要說他為什麼總要挑剔,一是覺得謝良臣就是故意勾引了他乖巧懂事的孫女,二是謝良臣心眼太多,不老實。
也就是說,謝良臣不是當今文人所推崇的那種謙謙君子,離盛平顧想像中的孫女婿人選還相差一大截。
可是經歷了以前些事,他又深刻的明白,做人要是太過耿直忠良,最後也只能淪落到他兒子那樣的下場,這個社會是殘酷的。
所以,如果真要他選個老實的孫女婿,盛平顧肯定也不願意。
這真是左也為難,右也為難,只可恨這世間竟挑不出個完人來。
謝良臣進來時見到的就是這樣一幅場景。盛平顧坐在石凳上,頭偏向一邊,唇抿得緊緊的,不知在思考什麼,臉上神情糾結萬分,等到最後,只能看出他像是在為什麼事後悔。
而盛瑗則坐在另一邊,也不說話,只一個人出神的盯著棋盤看。
見到這幅場景,謝良臣心裡就是一咯噔,老師該不會是反悔了吧?
懷著忐忑的心情進了門,盛瑗先看到他,小鹿般靈動的杏眼先是一亮,然後嘴角微微彎起,頰邊兩個梨渦時隱時現,腮邊也浮起一抹極淡的暈紅,甜甜叫他:「謝師兄。
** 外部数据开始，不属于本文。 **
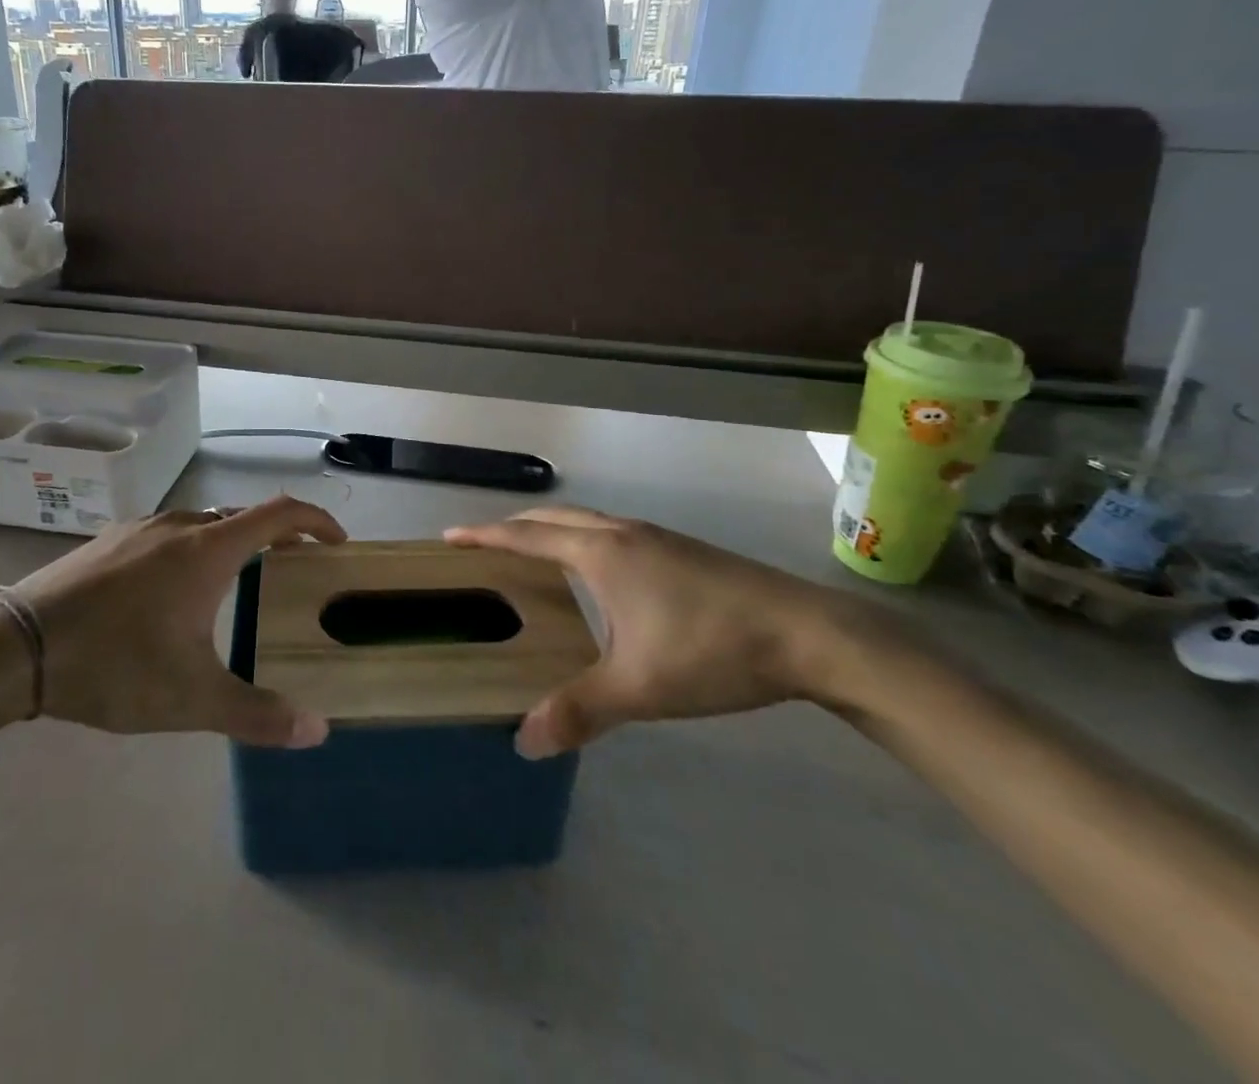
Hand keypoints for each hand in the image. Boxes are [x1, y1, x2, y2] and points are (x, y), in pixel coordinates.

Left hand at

」
謝良臣亦朝她溫和一笑,然後才朝盛平顧行了一禮:「此去數月,不知老師可還安否。」
盛平顧剛才已經賭氣過了,現在倒是能以平常心來看待自己這個未來的孫女婿,只是有的事還是得先說清楚。
「瑗瑗,我有事跟你謝師兄說,你先進屋裡去。」
盛瑗猜到兩人要說什麼,臉上紅霞愈發瀰漫,帶著羞意輕聲道:「嗯,爺爺與謝師兄先聊,我去燒水,一會再端茶來。」說著就快步進了屋子。
謝良臣在對面坐下,等著盛平顧開口。
「這次去京城,你可曾聽說了什麼?」盛平顧再次把棋盤擺好,同時落下一枚黑子。
謝良臣看著被推到手邊的圍棋罐,也從裡頭撿了顆白子捏在手中,隨後跟著落在棋盤上,「確實聽說了些事,不過弟子知道謠言向來與事實有極大的出入,因此並未相信。」
「是嗎?」盛平顧撩了眼皮看他,「你都聽說了什麼?不如說出來聽聽。」
既然老師願意聊這個話題,謝良臣自然不可能錯過機會,於是便把江著打聽到的幾條小道訊息都說了。
只是雖是說了,但他卻未做任何評價,就像真只聽了幾條無聊的八卦。
盛平顧見他不吭聲,輕哼一聲:「要是我說裡頭有些也不算全然是胡說呢?」黑子緊逼著謝良臣的白子,攻勢凌厲。
謝良臣捏著棋子的手一頓,不過很快還是把它放在了該放的位置,語氣極尋常的回道:「那老師可願告知哪條是真,哪條是假?」
盛平顧見他退讓,黑子再次緊逼上前,「我得罪了人,被趕出京是真,如何,你可是怕了?」
謝良臣之前聽他回答的時候就猜到了,只現在盛平顧親口回答,他才真的確認。
不過這都沒什麼,畢竟若對方真想至他老師於死地,不會這麼多年了都不下手,既然不下手,可見對方如今根本沒把他放在眼中。
「老師得罪的可是翰林院大學士王大人?」謝良臣一針見血的道。
雖然如今大融並無宰相一職,但是古往今來,拜相者,一般都兼任翰林院大學士一職。
並且翰林院大學士還掌管著全國最清貴的部門翰林院,各種機要文書,朝廷詔令,都是由翰林院起草呈遞。
大學士專掌內命,朝廷許多重要大事也都要其參與決定,算是皇帝的心腹,實權跟宰相也差不多了。
若是得罪了他,那麼想必日子絕對不好過。